Page excerpt:
Stalking is a pattern of watching or contacting that causes the person being stalked to feel afraid. Criminal definitions vary from state to state, and you can check your state’s stalking law here.

Stalking behaviors can include:[2][3]

  • Following someone or showing up wherever that person happens to be
  • Repeatedly contacting someone, often by phone, e-mail, or text message
  • Making threats of violence against someone
  • Posting or sharing information about someone via the Internet or by word of mouth
  • Tracking someone’s activities using hidden cameras or GPS

A combination of these behaviors can make victims afraid for their privacy, safety, and even their life.


In an ever more electronically connected world, stalkers frequently take advantage of digital technology to go after their victims. According to a Bureau of Justice Statistics report, one in four victims of stalking was targeted electronically—through e-mail or instant message.[2] In addition to excessive texting, e-mailing, and messaging, stalkers often use the GPS capability in their victim’s cell phone or car to track their location. Small cameras and microphones, often marketed as “nanny-cams,” are easily available and affordable, some stalkers use these devices to watch or listen to a person without their knowledge.

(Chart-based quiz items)
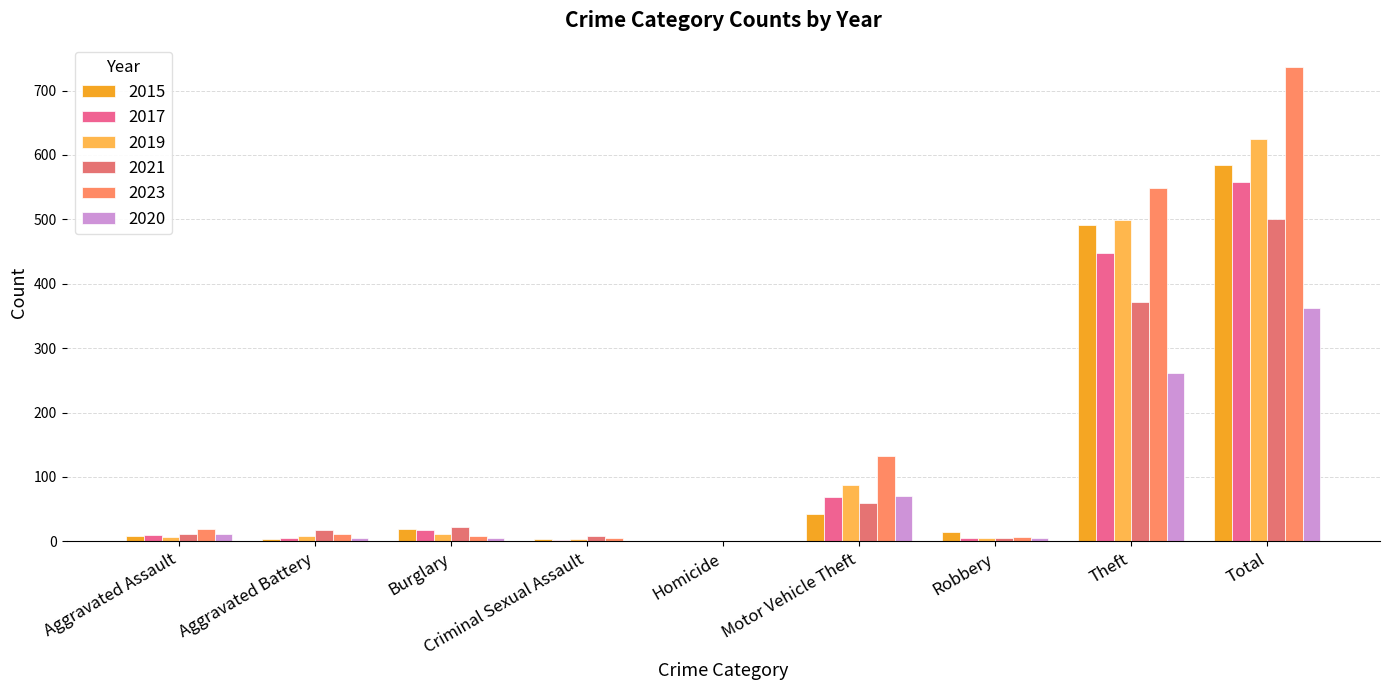

Are the bars grouped side by side (vs. stacked)?

Yes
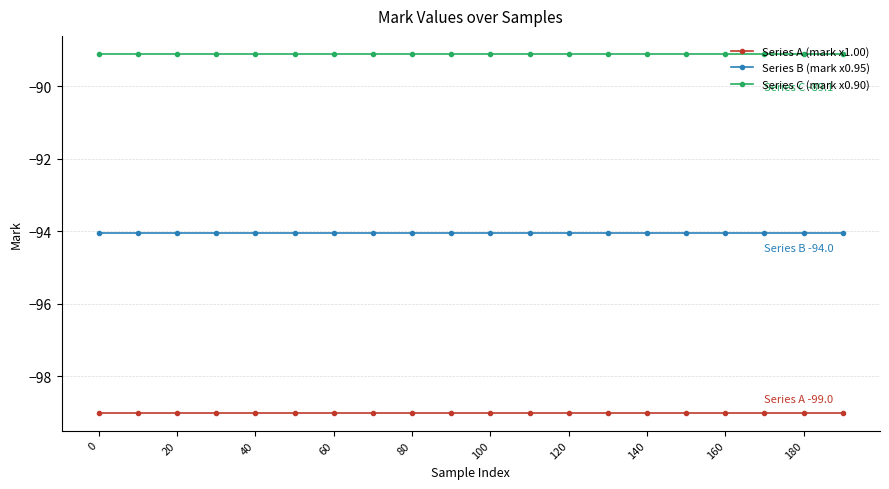

What is the sum of all Series C (mark x0.90) values?

-1782.0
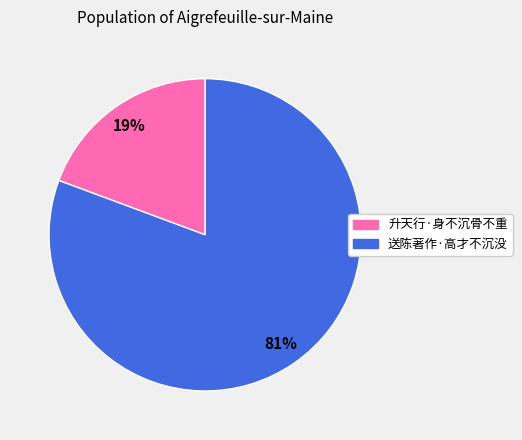

How many slices are in this pie chart?

2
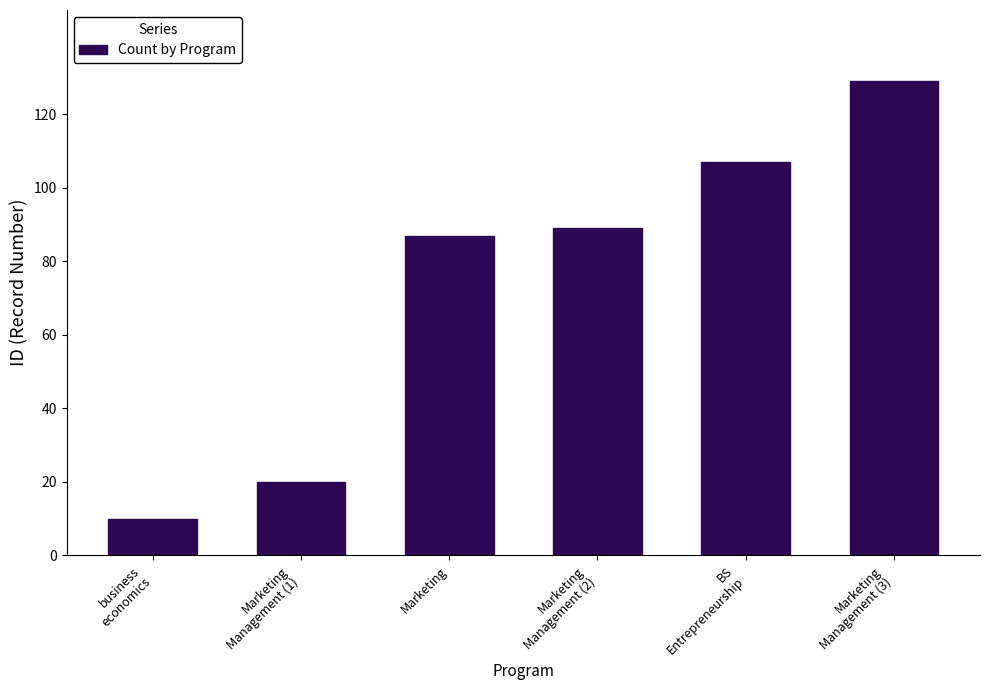

Are the bars horizontal?

No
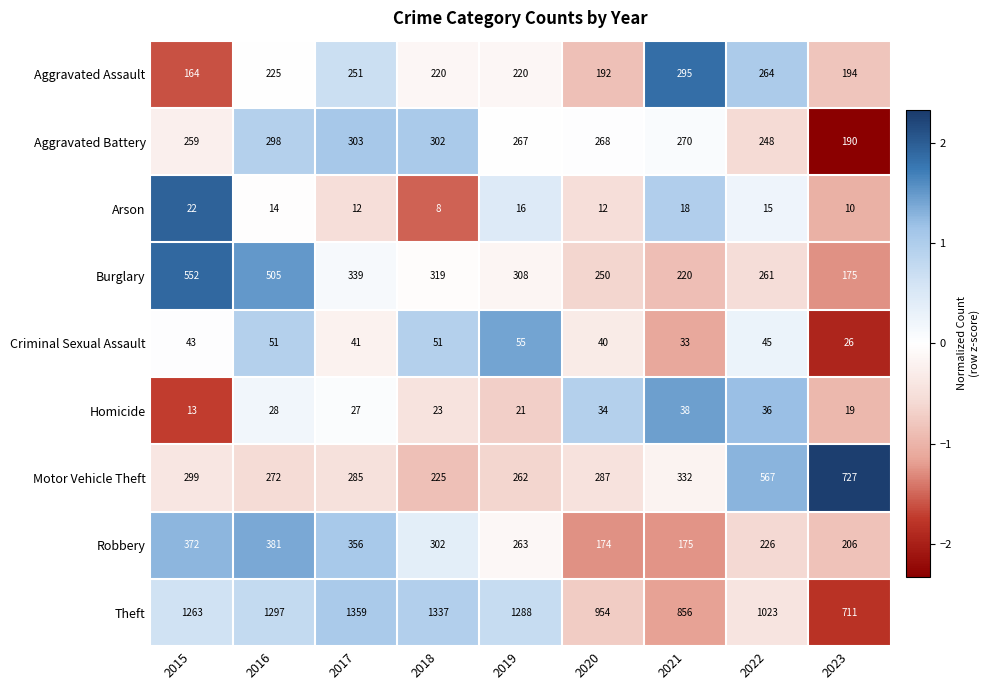

What is the difference between the highest and lowest values at 2023?

717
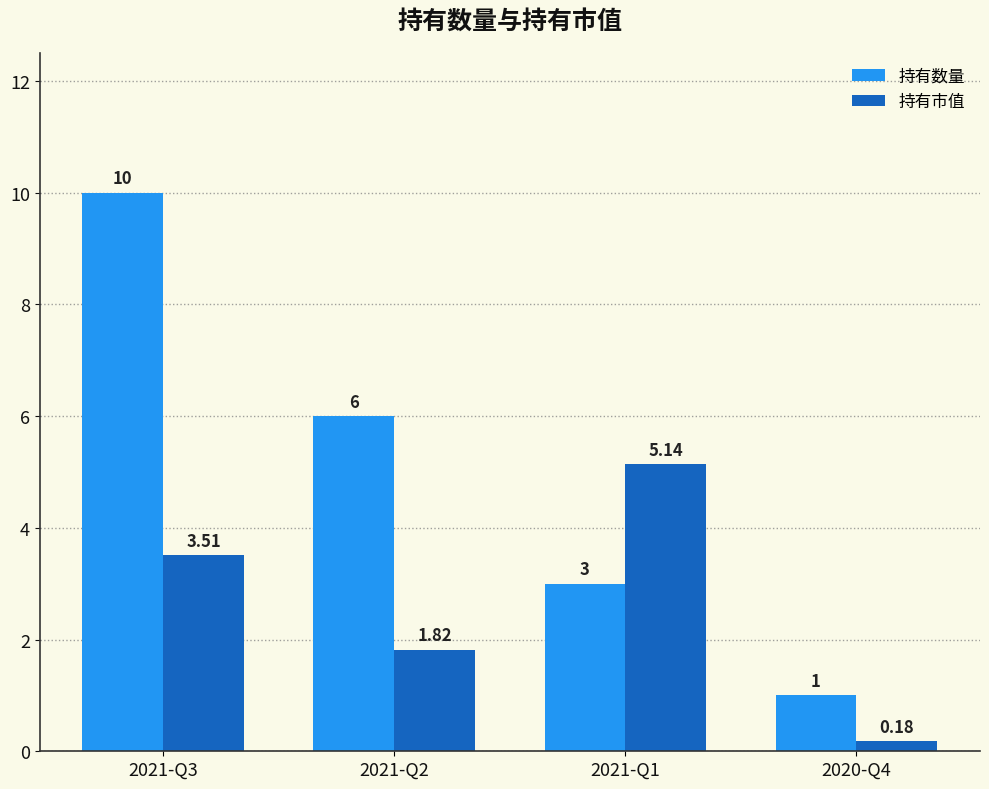

How many bars are there in each group?

2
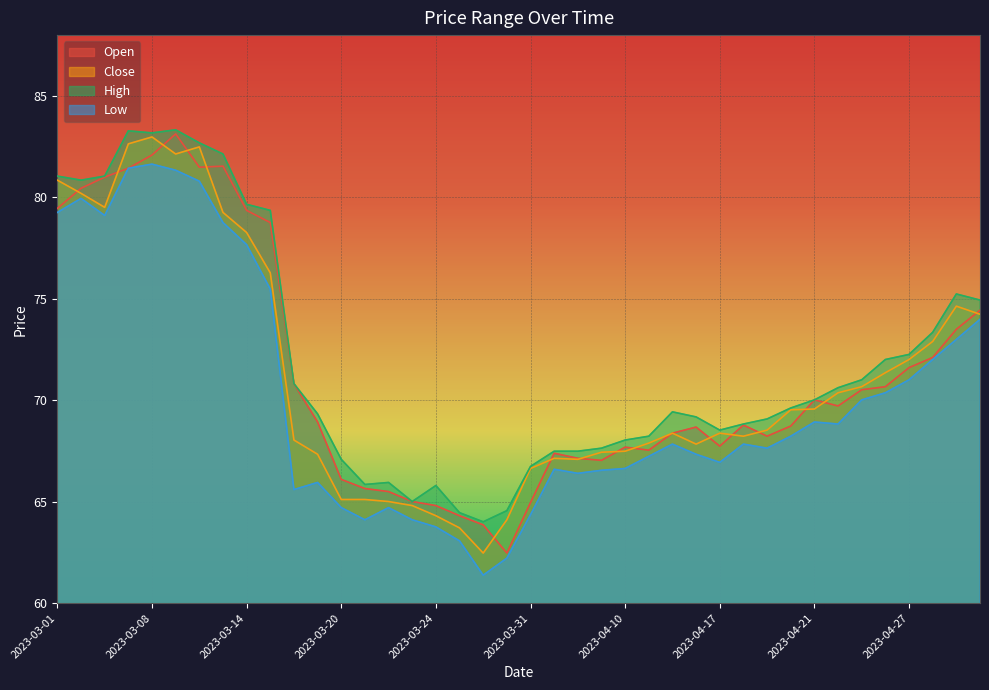

The value of Low at 2023-03-16 is 102.6. True or false?

False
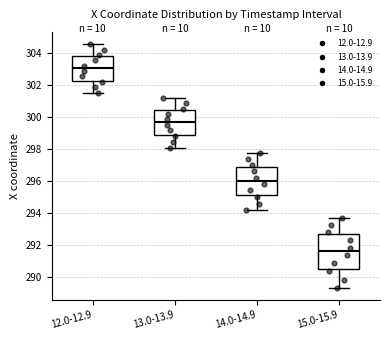

Reading left to right, transcribe this box plot: for each box, give where its median line is, the range the box spans, and where its two whiskers end, as read against the y-axis. The values are not printed on the chart, so give them approximately, as read against the axis.

12.0-12.9: median 303.0, box 302.2 to 303.8, whiskers 301.6 to 304.6
13.0-13.9: median 299.6, box 299.0 to 300.4, whiskers 298.0 to 301.2
14.0-14.9: median 296.0, box 295.2 to 296.8, whiskers 294.2 to 297.8
15.0-15.9: median 291.6, box 290.4 to 292.6, whiskers 289.4 to 293.8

Directions for this task:
Answer these questions using the stalking text:
1. What share of stalking victims were targeted electronically, according to the Bureau of Justice Statistics report?
2. What can a combination of stalking behaviors make victims afraid for?
3. What items are often marketed as "nanny-cams"?

Your solution:
1. One in four.
2. Their privacy, their safety, and even their life.
3. Small cameras and microphones.